86 % der Befragten nutzen dabei das Online-Banking, was einen neuen Höchststand markiert. Der Anstieg ist primär dadurch bedingt, dass immer mehr Senioren ebenfalls in die digitalen Bankgeschäfte einsteigen. So verwenden auch in der Altersgruppe zwischen 65 und 74 Jahren inzwischen 83 % der Befragten das Online-Banking. Als Vergleich: 2024 waren es nur 72 und 2023 sogar nur 61 %. Auch in der Altersgruppe ab 75 Jahren ist der Anteil auf 43 % angewachsen – 2023 waren es z. B. nur 22 %.

Der Trend geht zudem generell weg vom Filialbesuch. Etwa haben von den befragten Online-Banking-Nutzern bereits 44 % angegeben, keine Bankfilialen mehr zu besuchen. Aber: Immerhin 42 % gehen noch hin und wieder zur Filiale. 14 % erledigen ihre Bankgeschäfte primär in der Filiale und nutzen nur gelegentlich das Online-Banking. Allerdings sehen die Kunden bei den digitalen Angeboten Verbesserungspotenziale, denn sie erhalten im Durchschnitt nur die Note „befriedigend“.,

Bei der Auswahl der Banken spielen im Übrigen die Gebühren die größte Rolle (96 %). Danach folgt die Höhe der Einlagensicherung (95 %). 78 % haben z. B. auch angegeben, dass eine benutzerfreundliche Banking-App bei der Auswahl ihrer Bank wichtig sei. Viele und schnell erreichbare Filialen sind nur noch 50 % der Befragten wichtig. Hier gibt es aber erhebliche Unterschiede je nach Altersgruppe. Etwa geben nur 37 % der 16- bis 29-Jährigen an, auf Filialen Wert zu legen, bei den Menschen ab 65 Jahren sind es aber noch 71 %.

39 % der Befragten nutzen Online-Banking auch für Investitionen, etwa in ETFs oder Aktien. Hier gewinnen aber auch separate Online-Broker an Beliebtheit – auch, weil diese Zinsen auf nicht investiertes Guthaben zahlen. Die Neobroker und Finanz-Apps haben dabei für viele Befragte offenbar auch die Hemmschwellen gesenkt. So geben z. B. 33 % der Befragten, die online Geld über ihre Bank oder einen Broker investieren, an, dass sie ohne die Online-Optionen von Investitionen absehen würden. 49 % geben an, sich durch die Online-Angebote mehr mit Finanzen beschäftigt zu haben. 63 % halten Online-Geldanlageangebote für eine gute Alternative zur klassischen Altersvorsorge.

Wobei ich persönlich hier einwerfen möchte, dass die Grenzen da ja fließend sind.

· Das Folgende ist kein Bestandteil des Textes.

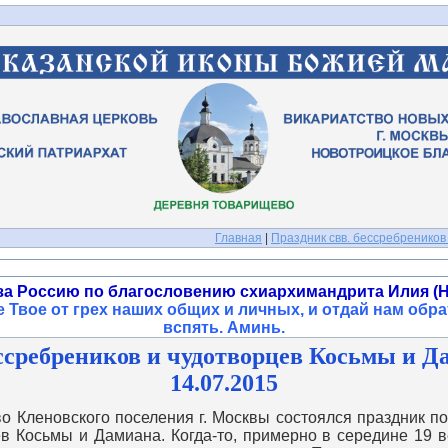
Главная
|
Праздник свв. бессребреников
за Россию по благословению схиархимандрита Илия (Н
 Твое от грех наших общих и личных, и отдай нам обра
вспять. Аминь
.
ссребреников и чудотворцев Косьмы и Д
14.07.2015
Кленовского поселения г. Москвы состоялся праздник пок
в Косьмы и Дамиана. Когда-то, примерно в середине 19 в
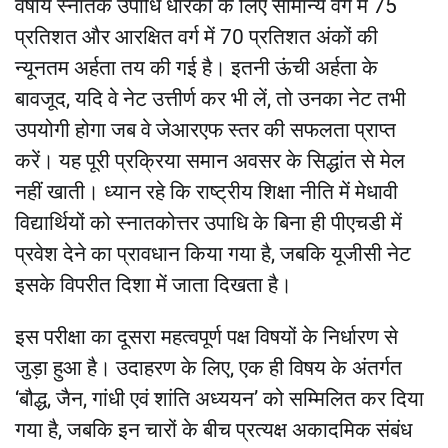
वर्षीय स्नातक उपाधि धारकों के लिए सामान्य वर्ग में 75
प्रतिशत और आरक्षित वर्ग में 70 प्रतिशत अंकों की
न्यूनतम अर्हता तय की गई है। इतनी ऊंची अर्हता के
बावजूद, यदि वे नेट उत्तीर्ण कर भी लें, तो उनका नेट तभी
उपयोगी होगा जब वे जेआरएफ स्तर की सफलता प्राप्त
करें। यह पूरी प्रक्रिया समान अवसर के सिद्धांत से मेल
नहीं खाती। ध्यान रहे कि राष्ट्रीय शिक्षा नीति में मेधावी
विद्यार्थियों को स्नातकोत्तर उपाधि के बिना ही पीएचडी में
प्रवेश देने का प्रावधान किया गया है, जबकि यूजीसी नेट
इसके विपरीत दिशा में जाता दिखता है।
इस परीक्षा का दूसरा महत्वपूर्ण पक्ष विषयों के निर्धारण से
जुड़ा हुआ है। उदाहरण के लिए, एक ही विषय के अंतर्गत
‘बौद्ध, जैन, गांधी एवं शांति अध्ययन’ को सम्मिलित कर दिया
गया है, जबकि इन चारों के बीच प्रत्यक्ष अकादमिक संबंध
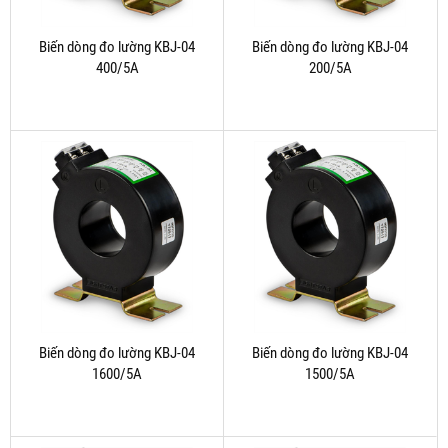
Biến dòng đo lường KBJ-04
Biến dòng đo lường KBJ-04
400/5A
200/5A
Biến dòng đo lường KBJ-04
Biến dòng đo lường KBJ-04
1600/5A
1500/5A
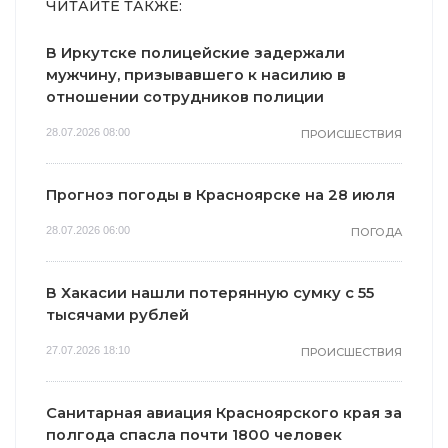
ЧИТАЙТЕ ТАКЖЕ:
В Иркутске полицейские задержали
мужчину, призывавшего к насилию в
отношении сотрудников полиции
28.07.2026 08:00
ПРОИСШЕСТВИЯ
Прогноз погоды в Красноярске на 28 июля
28.07.2026 06:00
ПОГОДА
В Хакасии нашли потерянную сумку с 55
тысячами рублей
27.07.2026 18:10
ПРОИСШЕСТВИЯ
Санитарная авиация Красноярского края за
полгода спасла почти 1800 человек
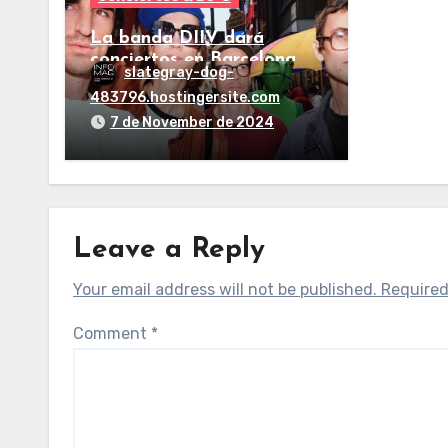
La banda DIIV dará
conciertos en Barcelona y
slategray-dog-
Madrid
483796.hostingersite.com
7 de November de 2024
Leave a Reply
Your email address will not be published.
Required
Comment
*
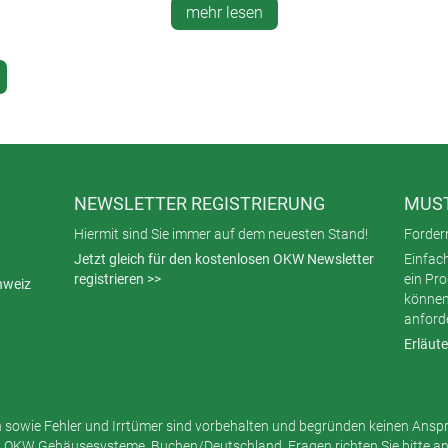
mehr lesen
erdings unabdingbar, das Unternehmen muss weiterhin reibungslo
nfektionsketten nicht genau bestimmen lassen. Das bringt einige
rierter Kontakt-Tracker darstellen. Mitarbeiter, die damit ausg
einfach zu ermitteln. Die Schutzmaßnahmen werden sofort ergriffe
NEWSLETTER REGISTRIERUNG
MUST
Hiermit sind Sie immer auf dem neuesten Stand!
Fordern
Jetzt gleich für den kostenlosen OKW Newsletter
Einfac
registrieren >>
ein Pr
hweiz
können
anford
Erläute
sowie Fehler und Irrtümer sind vorbehalten und begründen keinen Ansp
 OKW Gehäusesysteme, Buchen/Deutschland. Fragen richten Sie bitte a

Schließlich kann ich manche Investitionen wahlweise online oder auch in einer Filiale tätigen. Generell solltet ihr die Umfrageergebnisse dabei auch nicht zu sehr auf die Goldwaage legen – sie stammen aus einer Meinungsumfrage und nicht aus einer wissenschaftlichen Studie, sind also mehr ein Fingerzeig.